September 22, 2014

Anti-Orthodox Pietism


By Archimandrite Kyrillos Kostopoulos

Pietism (pietismus) is a phenomenon of Protestant religious life, which first appeared in the 17th century in the circles of Lutheranism that sought to renew the spiritual life within Protestantism with the intention of stimulating religious sentiment. In Greece pietism appeared in the broader context of the "Europeanization" of the country.

Pietism is primarily intended and designed for "practical piety", in opposition to ecclesiastical and patristic life. The knowledge of God in pietism requires an emotional experience of fundamental truths. It is adogmatic, underestimating and ignoring Patristic theological truth, reaching agnosticism with the garment of moral expediency.

Also, a key element of pietism is the denial of the ontological truth of ecclesiastical communion. It considers the salvation of man as an individual event, an absolutism of individual piety. The Orthodox, however, teach that the salvation of man is an ecclesiastical event. It is the divine-human "new creation" of the Body of Christ, the community of persons, which leads to redemption and salvation. The Divine Chrysostom stresses: "As then our body is one thing though it is composed of many: so also in the Church we are all one thing. For though the Church is composed of many members, yet these many form one body" (PG 61, 527-528).

The Orthodox Church is the Body of the God-man, that has as her soul the Most Holy Spirit, Who works the salvation of her members. He economizes everything so that divine grace and redemption and salvation is "given from God through Christ in the Holy Spirit" (Basil the Great, PG 29, 664D) to all the members of her Body.

However, according to the teaching of pietism, the salvation of man is not an ecclesiastical event. It does not personally share in the ecclesiastical community that saves man, despite their unworthiness. It is simply an individual achievement, an individual consistency in religious events and ethical mandates, an individual imitating the "virtues" of the "sweet Nazarene" that ensures an assurance of justification.

For pietists the Church is a phenomenon of individual justification. It is a gathering of the "clean", a fullness of individual religiosity. Thus it is separated from ecclesiastical truth and piety is changed into an individual achievement that "improves" character and behavior, but cannot transform the way we exist, to transform corruption to incorruption, death to life and resurrection.

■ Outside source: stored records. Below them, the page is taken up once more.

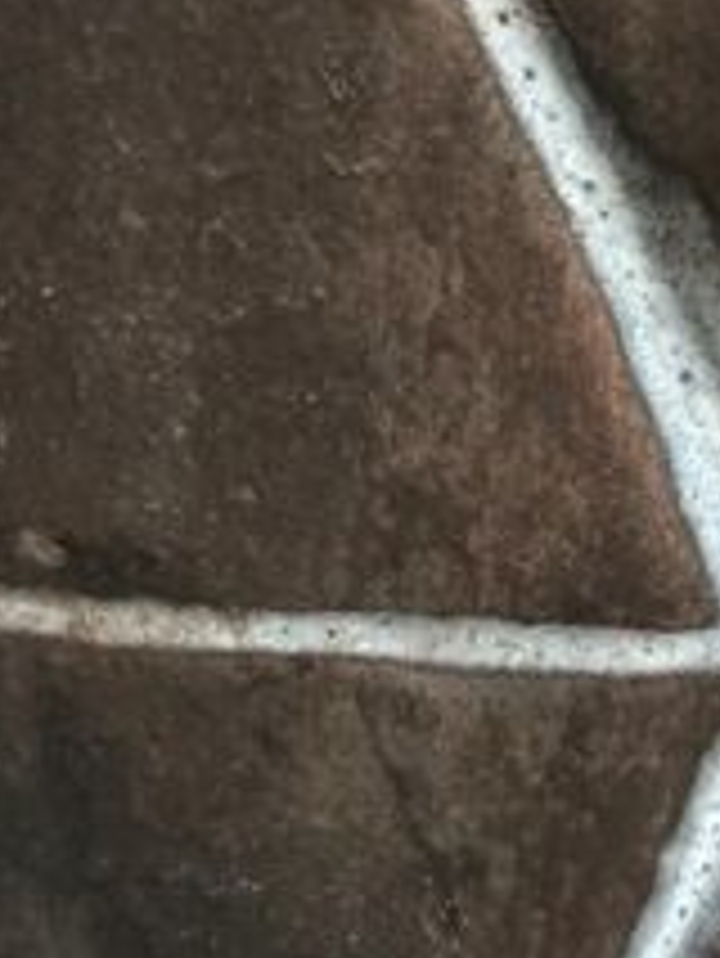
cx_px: 810
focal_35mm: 109
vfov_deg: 18.0
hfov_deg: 13.3
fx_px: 3020
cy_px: 391
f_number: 2.2
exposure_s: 1/33
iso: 64
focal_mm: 4.15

Today in Western societies the work of the Church is evaluated on the measure of its social utilization and is organized like a secular institution with moralistic purposes. However, the Divine Chrysostom exclaims: "The Church is heavenly, and is nothing else than heaven" (PG 63, 112).

For this reason pietism ends up being a heresy in the area of ecclesiology, and we support this wholeheartedly. It undermines, we would say, the very truth of the Orthodox Church, displacing the event of salvation from an ecclesiastical to an individual ethos. Finally, pietism undermines the ontological truth of the Patristic Orthodox Church, without questioning the formalities of this truth. It simply ignores it and passes it on to the jurisdiction of academic theology.

We believe that an ecumenical synod must denounce pietism as a counterfeit perception of Orthodox piety and it must be condemned.